* EXERCISE TEXT
[Start of section]
Another significant finding of our study was the correlation between serum Cl levels and pCO2. While pCO2 in itself plays a major role in the acid base balance, it is also affected by the role Cl plays as a strong anion and its contribution to the strong ion difference. An increase in the serum Cl may be decreasing HCO3 level and therefore increasing CO2 levels by way of the Henderson–Hasselbalch equation [25].
Hyperchloremia in cancer patients admitted to the MICU was significantly associated with increased mortality. This could be due to a higher basal Cl level arising from the increased cell turnover and necrosis of neoplastic tissue. The aggravation in cell necrosis caused by the primary pathology leading to ICU admission could further increase this basal Cl level [8].
In our study, hospital stays were statistically significantly longer in patients with hyperchloremia. A few scenarios for this may be at play in getting this result. Improper fluid resuscitation in patients with renal or heart failure may lead to fluid overload, resulting in longer hospital stays to correct the acquired volume overload. Similarly, Cl rich fluid replacement in septic patients increases the risk for an AKI and may lead to an increase in the need for renal replacement therapy, which can last days before the patient is able to be weaned off of it. This contributes to the length of the hospital stay.
While this study did not analyze the iatrogenic hyperchloremia specifically, the adverse outcomes associated with hyperchloremia at the time of admission may suggest avoiding the development of iatrogenic hyperchloremia.
Our study had a few limitations. Firstly, it was conducted in a single center; therefore, the results may not be extended to the universe. Secondly, the residual selection bias may still be present while data of consecutive patients was recruited to the study. Third confounding factors may still apply to the results.
5. Conclusion
Mortality in MICU patients were found to increase in association with higher Cl levels at admission, presence of cancer disease, and higher pCO2 levels. In addition, it should not be ignored that there may be an important relationship between renal failure and hyperchloremia in MICU patients. Although no significant effects on mortality were detected in Cox regression analysis, urea and Na levels should not be ignored in MICU follow-up due to their association with hypo-/hyperchloremia and renal failure.
[End of section]
* PROVIDED RECORDS
[Start of section]
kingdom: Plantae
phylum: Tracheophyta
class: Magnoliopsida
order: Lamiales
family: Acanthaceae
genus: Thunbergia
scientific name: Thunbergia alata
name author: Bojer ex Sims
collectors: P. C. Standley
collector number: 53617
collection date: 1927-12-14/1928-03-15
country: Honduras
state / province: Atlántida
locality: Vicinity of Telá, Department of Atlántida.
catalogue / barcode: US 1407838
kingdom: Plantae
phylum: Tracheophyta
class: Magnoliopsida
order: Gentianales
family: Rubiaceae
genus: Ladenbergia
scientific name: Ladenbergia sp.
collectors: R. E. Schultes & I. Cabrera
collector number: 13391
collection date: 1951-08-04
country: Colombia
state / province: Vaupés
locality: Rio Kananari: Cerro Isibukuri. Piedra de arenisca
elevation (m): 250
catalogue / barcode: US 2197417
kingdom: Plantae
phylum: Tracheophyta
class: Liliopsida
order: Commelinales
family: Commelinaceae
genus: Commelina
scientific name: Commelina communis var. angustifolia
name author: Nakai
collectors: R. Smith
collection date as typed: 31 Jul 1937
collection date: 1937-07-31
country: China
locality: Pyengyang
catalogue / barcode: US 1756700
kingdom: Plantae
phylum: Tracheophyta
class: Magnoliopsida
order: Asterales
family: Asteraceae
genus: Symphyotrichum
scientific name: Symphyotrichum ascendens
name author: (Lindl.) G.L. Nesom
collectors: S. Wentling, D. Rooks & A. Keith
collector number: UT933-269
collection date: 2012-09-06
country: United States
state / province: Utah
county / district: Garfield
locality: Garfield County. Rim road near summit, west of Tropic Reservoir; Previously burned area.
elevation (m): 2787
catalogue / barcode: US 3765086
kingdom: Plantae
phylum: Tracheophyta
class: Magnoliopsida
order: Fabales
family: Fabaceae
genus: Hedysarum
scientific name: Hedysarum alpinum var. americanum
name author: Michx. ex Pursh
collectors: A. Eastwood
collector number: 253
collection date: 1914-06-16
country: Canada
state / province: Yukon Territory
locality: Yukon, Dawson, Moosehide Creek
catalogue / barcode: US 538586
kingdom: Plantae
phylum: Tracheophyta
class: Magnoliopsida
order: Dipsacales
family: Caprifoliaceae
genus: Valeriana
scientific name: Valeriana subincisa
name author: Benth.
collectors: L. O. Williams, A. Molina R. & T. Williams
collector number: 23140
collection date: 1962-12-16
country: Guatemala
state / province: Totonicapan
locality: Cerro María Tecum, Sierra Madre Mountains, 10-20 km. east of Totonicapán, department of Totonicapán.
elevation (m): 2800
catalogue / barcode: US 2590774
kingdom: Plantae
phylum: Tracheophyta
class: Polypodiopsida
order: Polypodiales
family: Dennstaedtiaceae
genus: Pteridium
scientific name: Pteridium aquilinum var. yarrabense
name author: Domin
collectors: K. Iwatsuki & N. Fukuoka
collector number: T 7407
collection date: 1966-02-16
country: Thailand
[End of section]
* WHAT NEEDS TO BE DONE
Reproduce the hyperchloremia passage verbatim, starting at "In our study, hospital" and ending at "of iatrogenic hyperchloremia.".

* EXERCISE ANSWER
In our study, hospital stays were statistically significantly longer in patients with hyperchloremia. A few scenarios for this may be at play in getting this result. Improper fluid resuscitation in patients with renal or heart failure may lead to fluid overload, resulting in longer hospital stays to correct the acquired volume overload. Similarly, Cl rich fluid replacement in septic patients increases the risk for an AKI and may lead to an increase in the need for renal replacement therapy, which can last days before the patient is able to be weaned off of it. This contributes to the length of the hospital stay.
While this study did not analyze the iatrogenic hyperchloremia specifically, the adverse outcomes associated with hyperchloremia at the time of admission may suggest avoiding the development of iatrogenic hyperchloremia.